====== Data supplied
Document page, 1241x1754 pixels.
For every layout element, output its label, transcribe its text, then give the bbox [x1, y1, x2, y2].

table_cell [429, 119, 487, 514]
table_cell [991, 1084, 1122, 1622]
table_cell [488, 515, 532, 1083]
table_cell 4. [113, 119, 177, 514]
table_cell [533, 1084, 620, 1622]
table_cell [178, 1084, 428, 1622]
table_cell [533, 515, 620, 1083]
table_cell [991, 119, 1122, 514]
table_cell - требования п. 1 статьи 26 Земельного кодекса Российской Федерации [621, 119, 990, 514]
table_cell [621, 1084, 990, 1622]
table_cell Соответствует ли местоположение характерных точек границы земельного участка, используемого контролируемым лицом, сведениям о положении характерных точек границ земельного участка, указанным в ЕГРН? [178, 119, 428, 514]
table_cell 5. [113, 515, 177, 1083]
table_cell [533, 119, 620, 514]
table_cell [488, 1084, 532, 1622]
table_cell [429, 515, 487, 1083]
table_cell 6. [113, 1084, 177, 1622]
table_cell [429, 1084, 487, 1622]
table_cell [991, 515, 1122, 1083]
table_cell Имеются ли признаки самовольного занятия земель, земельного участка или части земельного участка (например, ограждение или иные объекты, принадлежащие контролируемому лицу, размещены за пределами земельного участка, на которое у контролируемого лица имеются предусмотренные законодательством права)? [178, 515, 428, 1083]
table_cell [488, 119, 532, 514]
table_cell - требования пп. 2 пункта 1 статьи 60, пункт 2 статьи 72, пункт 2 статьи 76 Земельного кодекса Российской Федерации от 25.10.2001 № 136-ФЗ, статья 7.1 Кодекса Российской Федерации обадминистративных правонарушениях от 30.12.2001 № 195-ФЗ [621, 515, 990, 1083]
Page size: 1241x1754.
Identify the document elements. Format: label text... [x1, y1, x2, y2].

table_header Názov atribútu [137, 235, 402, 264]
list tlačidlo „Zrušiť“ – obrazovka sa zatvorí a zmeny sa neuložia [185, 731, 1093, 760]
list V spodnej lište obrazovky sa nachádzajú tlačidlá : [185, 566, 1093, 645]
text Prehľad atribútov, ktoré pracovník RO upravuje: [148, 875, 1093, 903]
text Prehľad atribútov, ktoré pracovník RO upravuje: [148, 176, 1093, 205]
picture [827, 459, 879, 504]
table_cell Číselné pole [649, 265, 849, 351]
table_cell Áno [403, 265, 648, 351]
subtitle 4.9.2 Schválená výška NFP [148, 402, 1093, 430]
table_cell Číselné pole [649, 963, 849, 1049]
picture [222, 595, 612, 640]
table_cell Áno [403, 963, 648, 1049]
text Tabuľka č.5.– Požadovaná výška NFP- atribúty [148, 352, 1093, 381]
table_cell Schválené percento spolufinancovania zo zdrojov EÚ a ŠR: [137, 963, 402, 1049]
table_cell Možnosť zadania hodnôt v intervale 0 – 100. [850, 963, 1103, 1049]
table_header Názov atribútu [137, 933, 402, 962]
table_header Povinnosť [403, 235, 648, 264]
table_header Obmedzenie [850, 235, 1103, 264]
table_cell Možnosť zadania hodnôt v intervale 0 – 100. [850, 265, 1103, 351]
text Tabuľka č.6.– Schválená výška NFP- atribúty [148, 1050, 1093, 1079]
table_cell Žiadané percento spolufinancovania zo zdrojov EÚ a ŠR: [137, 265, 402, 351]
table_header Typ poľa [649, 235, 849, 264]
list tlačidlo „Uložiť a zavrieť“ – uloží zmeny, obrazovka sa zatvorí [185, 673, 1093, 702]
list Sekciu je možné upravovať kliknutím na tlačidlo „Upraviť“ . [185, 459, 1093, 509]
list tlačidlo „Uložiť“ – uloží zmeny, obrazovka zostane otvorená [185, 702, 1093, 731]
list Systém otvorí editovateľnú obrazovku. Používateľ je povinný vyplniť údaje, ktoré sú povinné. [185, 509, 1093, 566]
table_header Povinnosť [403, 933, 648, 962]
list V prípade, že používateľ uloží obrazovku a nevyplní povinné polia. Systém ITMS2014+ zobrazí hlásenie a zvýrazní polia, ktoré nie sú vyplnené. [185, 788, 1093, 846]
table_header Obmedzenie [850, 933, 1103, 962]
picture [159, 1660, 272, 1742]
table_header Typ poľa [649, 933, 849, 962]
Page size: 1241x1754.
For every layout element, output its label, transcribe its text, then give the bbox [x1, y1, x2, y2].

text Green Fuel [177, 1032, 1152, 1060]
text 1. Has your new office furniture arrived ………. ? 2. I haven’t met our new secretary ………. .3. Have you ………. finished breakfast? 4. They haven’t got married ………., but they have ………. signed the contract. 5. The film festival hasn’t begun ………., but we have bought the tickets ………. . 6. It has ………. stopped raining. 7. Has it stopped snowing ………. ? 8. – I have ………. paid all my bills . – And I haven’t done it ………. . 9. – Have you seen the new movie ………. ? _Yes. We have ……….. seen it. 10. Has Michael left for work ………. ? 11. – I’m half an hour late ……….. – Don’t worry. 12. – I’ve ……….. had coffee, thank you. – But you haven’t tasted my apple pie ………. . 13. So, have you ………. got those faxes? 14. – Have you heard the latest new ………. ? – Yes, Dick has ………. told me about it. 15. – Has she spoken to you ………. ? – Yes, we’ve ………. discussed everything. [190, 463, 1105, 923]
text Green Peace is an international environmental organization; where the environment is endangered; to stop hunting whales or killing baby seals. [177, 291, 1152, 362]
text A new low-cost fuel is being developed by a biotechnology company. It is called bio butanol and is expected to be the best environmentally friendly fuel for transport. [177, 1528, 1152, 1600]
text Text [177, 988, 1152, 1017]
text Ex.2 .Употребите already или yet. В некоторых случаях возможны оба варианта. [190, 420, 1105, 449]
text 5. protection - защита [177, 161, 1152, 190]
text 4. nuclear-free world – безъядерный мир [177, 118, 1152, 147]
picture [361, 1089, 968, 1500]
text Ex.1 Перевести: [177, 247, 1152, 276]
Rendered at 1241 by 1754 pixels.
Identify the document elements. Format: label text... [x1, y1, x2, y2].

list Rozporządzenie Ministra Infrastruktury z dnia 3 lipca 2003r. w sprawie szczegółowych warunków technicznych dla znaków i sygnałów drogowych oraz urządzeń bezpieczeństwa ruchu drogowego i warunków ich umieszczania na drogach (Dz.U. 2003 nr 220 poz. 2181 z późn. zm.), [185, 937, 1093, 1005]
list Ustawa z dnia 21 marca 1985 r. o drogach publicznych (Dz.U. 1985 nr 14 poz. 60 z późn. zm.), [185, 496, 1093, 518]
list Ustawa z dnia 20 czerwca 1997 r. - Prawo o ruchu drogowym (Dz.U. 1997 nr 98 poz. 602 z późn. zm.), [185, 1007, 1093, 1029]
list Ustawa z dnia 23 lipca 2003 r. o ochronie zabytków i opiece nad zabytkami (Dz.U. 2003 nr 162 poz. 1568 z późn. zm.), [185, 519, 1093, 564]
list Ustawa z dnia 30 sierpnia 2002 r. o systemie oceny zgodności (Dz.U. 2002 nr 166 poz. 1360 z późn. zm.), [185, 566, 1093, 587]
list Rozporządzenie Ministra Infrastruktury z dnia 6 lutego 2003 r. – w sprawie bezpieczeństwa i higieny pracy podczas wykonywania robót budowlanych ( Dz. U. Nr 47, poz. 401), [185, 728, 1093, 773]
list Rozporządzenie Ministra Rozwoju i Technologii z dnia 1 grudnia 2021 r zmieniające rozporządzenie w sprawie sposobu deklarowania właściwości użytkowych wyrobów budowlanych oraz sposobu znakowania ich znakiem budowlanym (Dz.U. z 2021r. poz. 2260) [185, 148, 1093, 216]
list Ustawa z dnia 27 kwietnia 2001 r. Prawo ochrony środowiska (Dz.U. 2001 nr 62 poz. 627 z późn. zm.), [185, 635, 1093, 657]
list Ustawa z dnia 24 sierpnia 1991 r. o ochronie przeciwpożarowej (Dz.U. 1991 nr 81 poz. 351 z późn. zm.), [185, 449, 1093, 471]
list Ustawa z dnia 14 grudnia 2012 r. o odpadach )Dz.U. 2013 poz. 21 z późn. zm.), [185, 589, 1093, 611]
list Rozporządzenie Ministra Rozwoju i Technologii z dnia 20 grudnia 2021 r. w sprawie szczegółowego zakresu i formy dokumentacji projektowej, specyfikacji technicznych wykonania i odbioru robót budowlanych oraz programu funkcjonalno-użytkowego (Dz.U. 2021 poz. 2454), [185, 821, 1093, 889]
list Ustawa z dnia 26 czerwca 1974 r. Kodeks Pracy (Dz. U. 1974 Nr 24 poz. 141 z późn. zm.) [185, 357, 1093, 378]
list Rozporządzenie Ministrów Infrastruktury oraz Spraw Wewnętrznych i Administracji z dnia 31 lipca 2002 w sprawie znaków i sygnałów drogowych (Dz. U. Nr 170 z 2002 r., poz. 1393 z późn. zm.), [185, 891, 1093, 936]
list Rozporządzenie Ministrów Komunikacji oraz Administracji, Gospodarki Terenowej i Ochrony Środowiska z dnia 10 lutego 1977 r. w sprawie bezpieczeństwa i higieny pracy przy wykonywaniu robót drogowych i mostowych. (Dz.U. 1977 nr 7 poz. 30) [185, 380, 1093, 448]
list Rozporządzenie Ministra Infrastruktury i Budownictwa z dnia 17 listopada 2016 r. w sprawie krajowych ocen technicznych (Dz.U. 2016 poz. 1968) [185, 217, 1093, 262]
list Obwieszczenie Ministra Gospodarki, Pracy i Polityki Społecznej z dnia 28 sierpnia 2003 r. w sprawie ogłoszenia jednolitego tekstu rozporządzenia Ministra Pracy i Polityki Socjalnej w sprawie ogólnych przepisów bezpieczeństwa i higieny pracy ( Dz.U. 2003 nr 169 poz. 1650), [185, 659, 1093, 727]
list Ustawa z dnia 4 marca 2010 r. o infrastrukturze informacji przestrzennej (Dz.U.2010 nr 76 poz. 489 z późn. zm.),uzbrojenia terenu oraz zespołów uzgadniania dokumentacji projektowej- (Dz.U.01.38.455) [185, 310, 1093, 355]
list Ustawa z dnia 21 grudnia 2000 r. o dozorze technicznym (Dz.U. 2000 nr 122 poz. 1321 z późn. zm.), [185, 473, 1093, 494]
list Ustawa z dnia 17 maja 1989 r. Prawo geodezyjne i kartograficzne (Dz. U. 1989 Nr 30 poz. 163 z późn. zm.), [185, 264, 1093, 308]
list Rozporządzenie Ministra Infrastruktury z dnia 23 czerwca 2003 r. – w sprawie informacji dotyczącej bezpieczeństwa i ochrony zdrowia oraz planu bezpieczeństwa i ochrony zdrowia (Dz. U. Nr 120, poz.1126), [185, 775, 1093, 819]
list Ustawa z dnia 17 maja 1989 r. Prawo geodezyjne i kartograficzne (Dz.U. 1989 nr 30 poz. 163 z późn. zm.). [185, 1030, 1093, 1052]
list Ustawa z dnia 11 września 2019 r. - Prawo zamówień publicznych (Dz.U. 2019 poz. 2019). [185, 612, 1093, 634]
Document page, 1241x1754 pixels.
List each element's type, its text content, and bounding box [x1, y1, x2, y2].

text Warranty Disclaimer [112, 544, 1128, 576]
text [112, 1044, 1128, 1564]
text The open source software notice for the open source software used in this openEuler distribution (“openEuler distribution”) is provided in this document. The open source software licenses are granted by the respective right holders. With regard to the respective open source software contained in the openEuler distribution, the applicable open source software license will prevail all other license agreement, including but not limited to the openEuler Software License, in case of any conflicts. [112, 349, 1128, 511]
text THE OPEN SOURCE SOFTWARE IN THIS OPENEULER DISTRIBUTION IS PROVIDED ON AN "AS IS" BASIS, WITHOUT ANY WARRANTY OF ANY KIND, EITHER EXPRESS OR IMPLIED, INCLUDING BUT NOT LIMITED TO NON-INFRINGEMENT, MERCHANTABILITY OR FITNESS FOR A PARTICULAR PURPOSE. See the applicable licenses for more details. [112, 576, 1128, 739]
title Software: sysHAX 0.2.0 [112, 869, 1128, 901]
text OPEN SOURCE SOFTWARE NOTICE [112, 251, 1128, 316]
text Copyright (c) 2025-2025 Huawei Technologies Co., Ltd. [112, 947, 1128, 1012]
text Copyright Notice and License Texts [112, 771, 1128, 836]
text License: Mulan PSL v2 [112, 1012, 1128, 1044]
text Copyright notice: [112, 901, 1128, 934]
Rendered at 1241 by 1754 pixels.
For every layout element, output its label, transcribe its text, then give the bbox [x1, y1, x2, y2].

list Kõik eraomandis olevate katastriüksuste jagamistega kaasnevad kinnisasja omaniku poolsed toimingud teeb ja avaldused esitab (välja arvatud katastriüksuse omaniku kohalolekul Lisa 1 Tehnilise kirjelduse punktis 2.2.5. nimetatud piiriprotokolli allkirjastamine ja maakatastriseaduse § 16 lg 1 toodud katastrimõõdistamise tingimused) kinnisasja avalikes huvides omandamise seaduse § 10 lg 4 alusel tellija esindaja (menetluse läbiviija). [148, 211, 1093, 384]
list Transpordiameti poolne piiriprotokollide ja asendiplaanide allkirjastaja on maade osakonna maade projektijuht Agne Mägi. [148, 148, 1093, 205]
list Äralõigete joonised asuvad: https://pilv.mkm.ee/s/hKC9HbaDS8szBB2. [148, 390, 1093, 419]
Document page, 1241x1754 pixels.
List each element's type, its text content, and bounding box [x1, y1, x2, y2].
============
__Brief__: In the records above, find every line that contains the word "Schválená" and copy it.

__Final answer__:
subtitle 4.9.2 Schválená výška NFP [148, 402, 1093, 430]
text Tabuľka č.6.– Schválená výška NFP- atribúty [148, 1050, 1093, 1079]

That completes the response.